● **Task description**
An exact copy is needed of each line from the one including "X009456Y018590D01*" through the last line of the entries, both ends counted, with nothing added.

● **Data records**
□ □ □ □ □
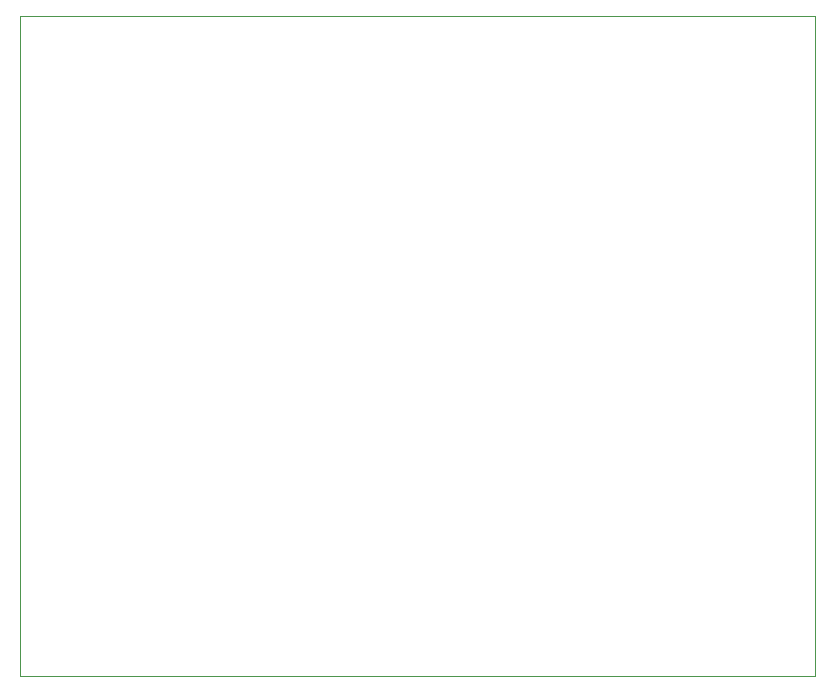
<source format=gm1>
G04 #@! TF.GenerationSoftware,KiCad,Pcbnew,(5.1.6)-1*
G04 #@! TF.CreationDate,2020-09-01T14:50:53+09:00*
G04 #@! TF.ProjectId,General_8th_MFB_LPF,47656e65-7261-46c5-9f38-74685f4d4642,Ver. 1.0*
G04 #@! TF.SameCoordinates,Original*
G04 #@! TF.FileFunction,Profile,NP*
%FSLAX46Y46*%
G04 Gerber Fmt 4.6, Leading zero omitted, Abs format (unit mm)*
G04 Created by KiCad (PCBNEW (5.1.6)-1) date 2020-09-01 14:50:53*
%MOMM*%
%LPD*%
G01*
G04 APERTURE LIST*
G04 #@! TA.AperFunction,Profile*
%ADD10C,0.050000*%
G04 #@! TD*
G04 APERTURE END LIST*
D10*
X116840000Y-120650000D02*
X116840000Y-64770000D01*
X184150000Y-120650000D02*
X116840000Y-120650000D01*
X184150000Y-64770000D02*
X184150000Y-120650000D01*
X116840000Y-64770000D02*
X184150000Y-64770000D01*
M02*

</source>
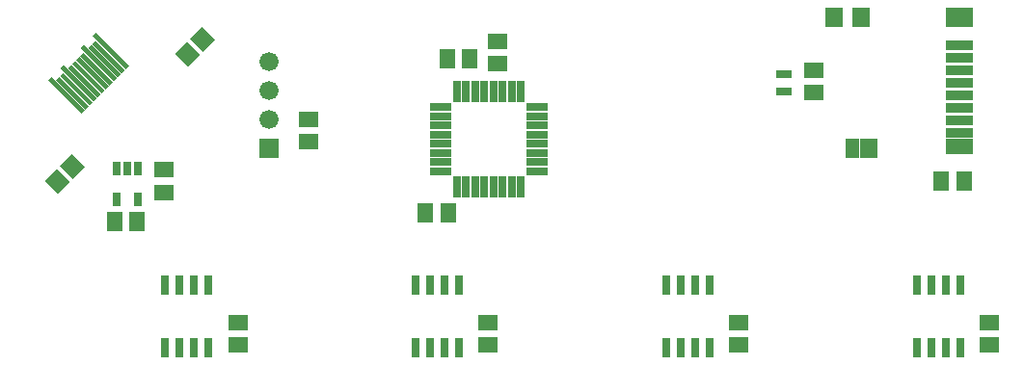
<source format=gts>
G75*
%MOIN*%
%OFA0B0*%
%FSLAX24Y24*%
%IPPOS*%
%LPD*%
%AMOC8*
5,1,8,0,0,1.08239X$1,22.5*
%
%ADD10R,0.0257X0.0651*%
%ADD11R,0.0660X0.0660*%
%ADD12C,0.0660*%
%ADD13R,0.0572X0.0690*%
%ADD14R,0.0946X0.0572*%
%ADD15R,0.0946X0.0336*%
%ADD16R,0.0946X0.0651*%
%ADD17R,0.0611X0.0651*%
%ADD18R,0.0454X0.0651*%
%ADD19R,0.0769X0.0277*%
%ADD20R,0.0277X0.0769*%
%ADD21R,0.0690X0.0572*%
%ADD22R,0.0651X0.0572*%
%ADD23R,0.0277X0.0454*%
%ADD24R,0.1438X0.0158*%
%ADD25R,0.1635X0.0158*%
%ADD26R,0.0572X0.0651*%
%ADD27R,0.0560X0.0260*%
D10*
X008238Y008460D03*
X008738Y008460D03*
X009238Y008460D03*
X009738Y008460D03*
X009738Y010626D03*
X009238Y010626D03*
X008738Y010626D03*
X008238Y010626D03*
X016899Y010626D03*
X017399Y010626D03*
X017899Y010626D03*
X018399Y010626D03*
X018399Y008460D03*
X017899Y008460D03*
X017399Y008460D03*
X016899Y008460D03*
X025561Y008460D03*
X026061Y008460D03*
X026561Y008460D03*
X027061Y008460D03*
X027061Y010626D03*
X026561Y010626D03*
X026061Y010626D03*
X025561Y010626D03*
X034222Y010626D03*
X034722Y010626D03*
X035222Y010626D03*
X035722Y010626D03*
X035722Y008460D03*
X035222Y008460D03*
X034722Y008460D03*
X034222Y008460D03*
D11*
X011839Y015381D03*
D12*
X011839Y016381D03*
X011839Y017381D03*
X011839Y018381D03*
D13*
X017995Y018481D03*
X018782Y018481D03*
X018032Y013131D03*
X017245Y013131D03*
X007282Y012831D03*
X006495Y012831D03*
X035070Y014231D03*
X035857Y014231D03*
D14*
X035721Y015421D03*
D15*
X035721Y015894D03*
X035721Y016327D03*
X035721Y016760D03*
X035721Y017193D03*
X035721Y017626D03*
X035721Y018059D03*
X035721Y018492D03*
X035721Y018925D03*
D16*
X035721Y019890D03*
D17*
X032296Y019890D03*
X031371Y019890D03*
X032581Y015382D03*
D18*
X031991Y015382D03*
D19*
X021092Y015524D03*
X021092Y015209D03*
X021092Y014894D03*
X021092Y014579D03*
X021092Y015839D03*
X021092Y016154D03*
X021092Y016469D03*
X021092Y016784D03*
X017785Y016784D03*
X017785Y016469D03*
X017785Y016154D03*
X017785Y015839D03*
X017785Y015524D03*
X017785Y015209D03*
X017785Y014894D03*
X017785Y014579D03*
D20*
X018336Y014028D03*
X018651Y014028D03*
X018966Y014028D03*
X019281Y014028D03*
X019596Y014028D03*
X019911Y014028D03*
X020226Y014028D03*
X020541Y014028D03*
X020541Y017335D03*
X020226Y017335D03*
X019911Y017335D03*
X019596Y017335D03*
X019281Y017335D03*
X018966Y017335D03*
X018651Y017335D03*
X018336Y017335D03*
D21*
X019739Y018288D03*
X019739Y019075D03*
X008189Y014625D03*
X008189Y013838D03*
X010759Y009346D03*
X010759Y008559D03*
X019421Y008559D03*
X019421Y009346D03*
X028082Y009346D03*
X028082Y008559D03*
X036744Y008559D03*
X036744Y009346D03*
D22*
X030657Y017315D03*
X030657Y018063D03*
X013189Y016356D03*
X013189Y015607D03*
D23*
X007313Y014663D03*
X006939Y014663D03*
X006565Y014663D03*
X006565Y013600D03*
X007313Y013600D03*
D24*
G36*
X004589Y017840D02*
X005605Y016824D01*
X005493Y016712D01*
X004477Y017728D01*
X004589Y017840D01*
G37*
G36*
X004728Y017980D02*
X005744Y016964D01*
X005632Y016852D01*
X004616Y017868D01*
X004728Y017980D01*
G37*
G36*
X005007Y018258D02*
X006023Y017242D01*
X005911Y017130D01*
X004895Y018146D01*
X005007Y018258D01*
G37*
G36*
X005146Y018397D02*
X006162Y017381D01*
X006050Y017269D01*
X005034Y018285D01*
X005146Y018397D01*
G37*
G36*
X005285Y018536D02*
X006301Y017520D01*
X006189Y017408D01*
X005173Y018424D01*
X005285Y018536D01*
G37*
G36*
X005424Y018675D02*
X006440Y017659D01*
X006328Y017547D01*
X005312Y018563D01*
X005424Y018675D01*
G37*
G36*
X005703Y018954D02*
X006719Y017938D01*
X006607Y017826D01*
X005591Y018842D01*
X005703Y018954D01*
G37*
G36*
X005842Y019093D02*
X006858Y018077D01*
X006746Y017965D01*
X005730Y018981D01*
X005842Y019093D01*
G37*
D25*
G36*
X005842Y019371D02*
X006996Y018217D01*
X006884Y018105D01*
X005730Y019259D01*
X005842Y019371D01*
G37*
G36*
X005425Y018953D02*
X006579Y017799D01*
X006467Y017687D01*
X005313Y018841D01*
X005425Y018953D01*
G37*
G36*
X004729Y018257D02*
X005883Y017103D01*
X005771Y016991D01*
X004617Y018145D01*
X004729Y018257D01*
G37*
G36*
X004311Y017840D02*
X005465Y016686D01*
X005353Y016574D01*
X004199Y017728D01*
X004311Y017840D01*
G37*
D26*
G36*
X008592Y018644D02*
X008997Y019049D01*
X009456Y018590D01*
X009051Y018185D01*
X008592Y018644D01*
G37*
G36*
X009121Y019173D02*
X009526Y019578D01*
X009985Y019119D01*
X009580Y018714D01*
X009121Y019173D01*
G37*
G36*
X004621Y014773D02*
X005026Y015178D01*
X005485Y014719D01*
X005080Y014314D01*
X004621Y014773D01*
G37*
G36*
X004092Y014244D02*
X004497Y014649D01*
X004956Y014190D01*
X004551Y013785D01*
X004092Y014244D01*
G37*
D27*
X029653Y017330D03*
X029653Y017930D03*
M02*

</source>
□ □ □ □ □
● **Task response**
X009456Y018590D01*
X009051Y018185D01*
X008592Y018644D01*
G37*
G36*
X009121Y019173D02*
X009526Y019578D01*
X009985Y019119D01*
X009580Y018714D01*
X009121Y019173D01*
G37*
G36*
X004621Y014773D02*
X005026Y015178D01*
X005485Y014719D01*
X005080Y014314D01*
X004621Y014773D01*
G37*
G36*
X004092Y014244D02*
X004497Y014649D01*
X004956Y014190D01*
X004551Y013785D01*
X004092Y014244D01*
G37*
D27*
X029653Y017330D03*
X029653Y017930D03*
M02*

</source>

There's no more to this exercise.